How does bipush work in JVM?

Question

I understand iload takes in integers -1 to 5, but how can you extend to higher numbers using a bipush instruction? How is the specific integer being stored with the bytecode?

Answer 1

I think you're looking for section 2.11 of the JVMS , which deals with instruction representation. In particular, it uses the obvious order: the opcode, immediately followed by operands in order, big-endian (as all Java representations). In the case of bipush , this would be the byte 0x10 followed by the literal value.

Answer 2

There's several different instructions that can be used to push an integer constant.

The smallest is the iconst_* instructions. These are only a single byte, because the value is encoded in the opcode itself. iconst_1, iconst_2, etc. are different opcodes. iconst_5 for example would be encoded as the byte 08 .

Note: iload is a completely unrelated instruction used for loading the value of a local variable. You must have been thinking of iconst_*.

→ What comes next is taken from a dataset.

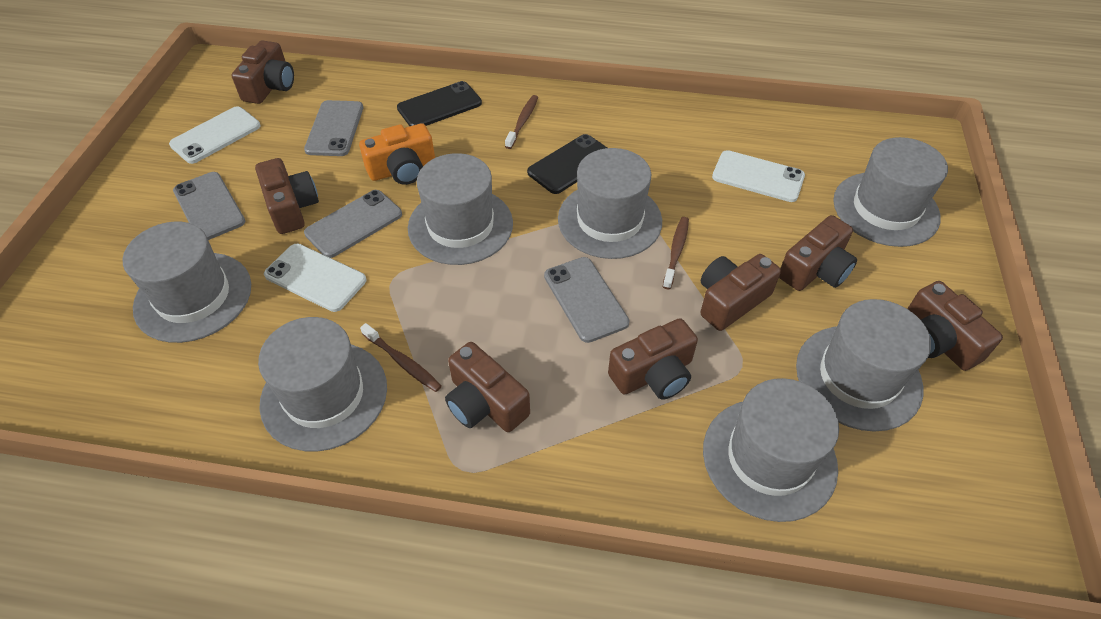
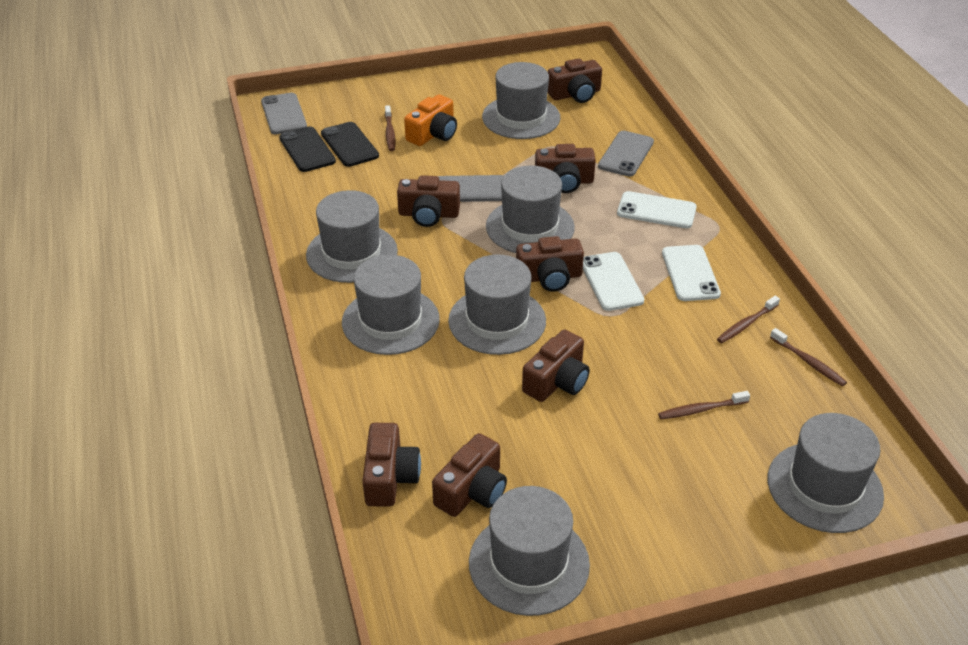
brown toothbrush: [360,323,442,392] [505,95,538,149] [663,217,689,289] = 3 -> [385,105,395,151] [658,391,750,419] [717,296,780,343] [770,328,847,386] = 4
grey phone: [173,172,245,240] [304,100,363,156] [304,190,402,258] [544,257,630,343] = 4 -> [261,93,307,134] [438,175,504,202] [598,131,654,177] = 3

Next is bipush , which can push a constant between -128 and 127. This instruction is two bytes long - the first byte is the opcode, and the second byte is a signed 8 bit integer. You can even use it to push constants in the range -1 to 5, although doing so would take up more space in the classfile than necessary. For example, bipush 5 would be encoded as 10 05 . (0x10 is the opcode for bipush)

Next is sipush , which is the same except that it stores a 16 bit constant instead of an 8 bit constant, and hence the instruction is three bytes long. The opcode for sipush is 0x11, so sipush 5 would be encoded as the three byte sequence 11 00 05 .

You might wonder how integer constants which don't fit in 16 bits are stored. In this case, the compiler creates entries in a separate section of the classfile called the constant pool, and then uses the ldc or ldc_w instruction to refer to the constant pool entry.